Online retail giant Kogan has been fined over $300,000 for repeated violations of Australian spam laws after it sent over 42 million marketing emails from which consumers were unable to easily unsubscribe.
The three-year court-enforceable undertaking, under which Kogan will pay a fine of $310,800, comes after an investigation by the Australian Communications and Media Authority (ACMA) confirmed that the company had violated terms of the Spam Act that mandate the inclusion of an option to unsubscribe from marketing emails.
Kogan required recipients of its marketing emails to set up an account and password on its site before they could unsubscribe from its emails – a requirement that, the company argued in an open letter to its customers, was imposed “to protect your security… to ensure that only an authorised account holder could make changes that impacted their account.”
The “vast majority of people who wanted to unsubscribe had no issues doing so,” the company said. “A small number of customers were however unhappy having to enter or reset their password, in order to unsubscribe, and for the inconvenience we caused we are sorry.”
ACMA chair Nerida O’Loughlin argued that the practice directly contravened the Spam Act’s provisions.
“Kogan’s breaches have affected millions of consumers,” she said in announcing the penalty, citing numerous reports of “frustration and concern” from past recipients of its emails and noting that ACMA had warned Kogan several times before commencing its investigation.
Section 18 of the Act requires marketers to include a “functional unsubscribe facility”, including embedding a “clear and conspicuous” link into emails that allows recipients to unsubscribe from further communications for at least 30 days after the message is sent.
Kogan, which also manages the Dick Smith brand, had assisted ACMA with its investigations and brought its unsubscribe practices into line with the legislation over the course of the investigation.
Not the first time
The fast-growing retailer – which last year saw revenues explode as locked-down consumers rushed to online shopping – said the new fine is “not material to the business”, which increased revenue by 13.5 per cent and net profit by 55.9 per cent during fiscal 2020.

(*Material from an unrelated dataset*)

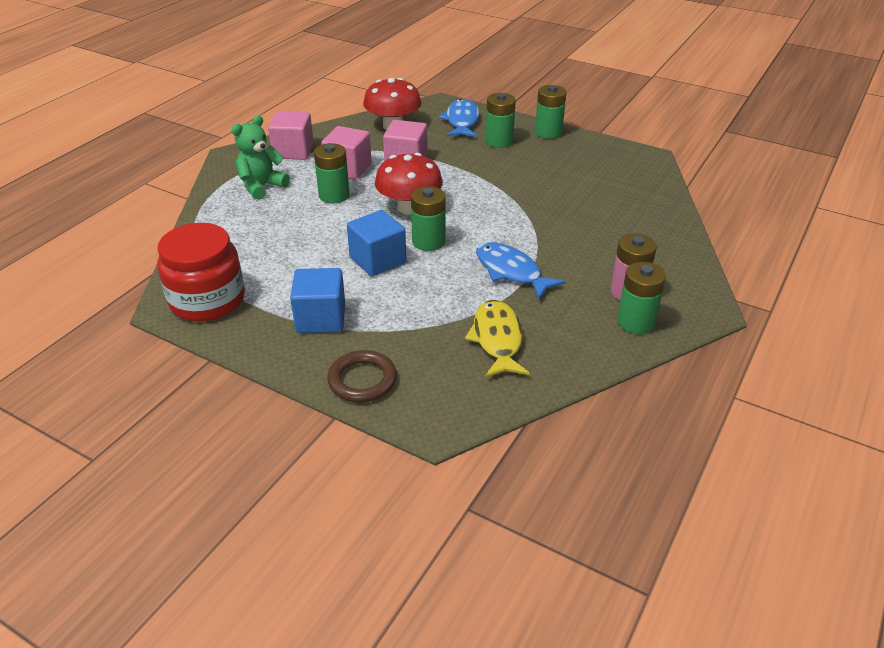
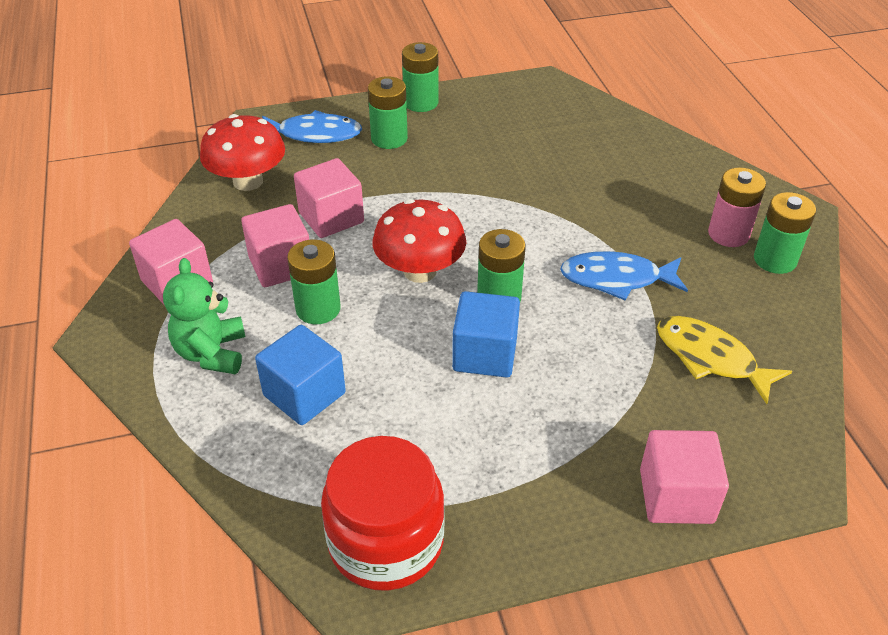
camera: 45 degrees left, 5 degrees up
(321, 318) = (536, 463): blue cube -> blue cube (304, 394)
(362, 380) = (676, 496): brown ring -> pink cube
(462, 121) = (314, 134): blue fish -> blue fish turned 135 degrees clockwise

The company has repeatedly bumped heads with regulators over its marketing practices, with the company copping a $350,000 penalty from the ACCC in early December for deceptive pricing practices related to a 2018 tax-time campaign.
In 2016, the company was fined $32,400 by the ACCC after making “false or misleading representations” about the advertised prices of three computer monitors.
Back in 2009, the company also accepted an undertaking to correct deceptive marketing practices that, it acknowledged, were likely to contravene the Trade Practices Act.
The ACCC’s success regarding the 2018 campaign marked an important milestone in enforcement of anti-consumer pricing regulations, an analysis by Norton Rose Fulbright partner Andrew Riordan noted, pointing out that the successful prosecution was the first time the regulator had “successfully pursued a Court proceeding in this space.”
“As the ‘human’ element is further removed from pricing changes on websites in favour of automation,” Riordan noted, “online retailers will need to be careful about ensuring their pricing strategy and methods do not result in misleading consumers about savings, whether intentional or not.”
ACMA has issued over $2.1m in infringement notices to Australian businesses for spam-related violations over the past 18 months, including nine court-enforceable undertakings and ten formal warnings.
Repeat offenders, ACMA notes, can face penalties of up to $1.11m per day.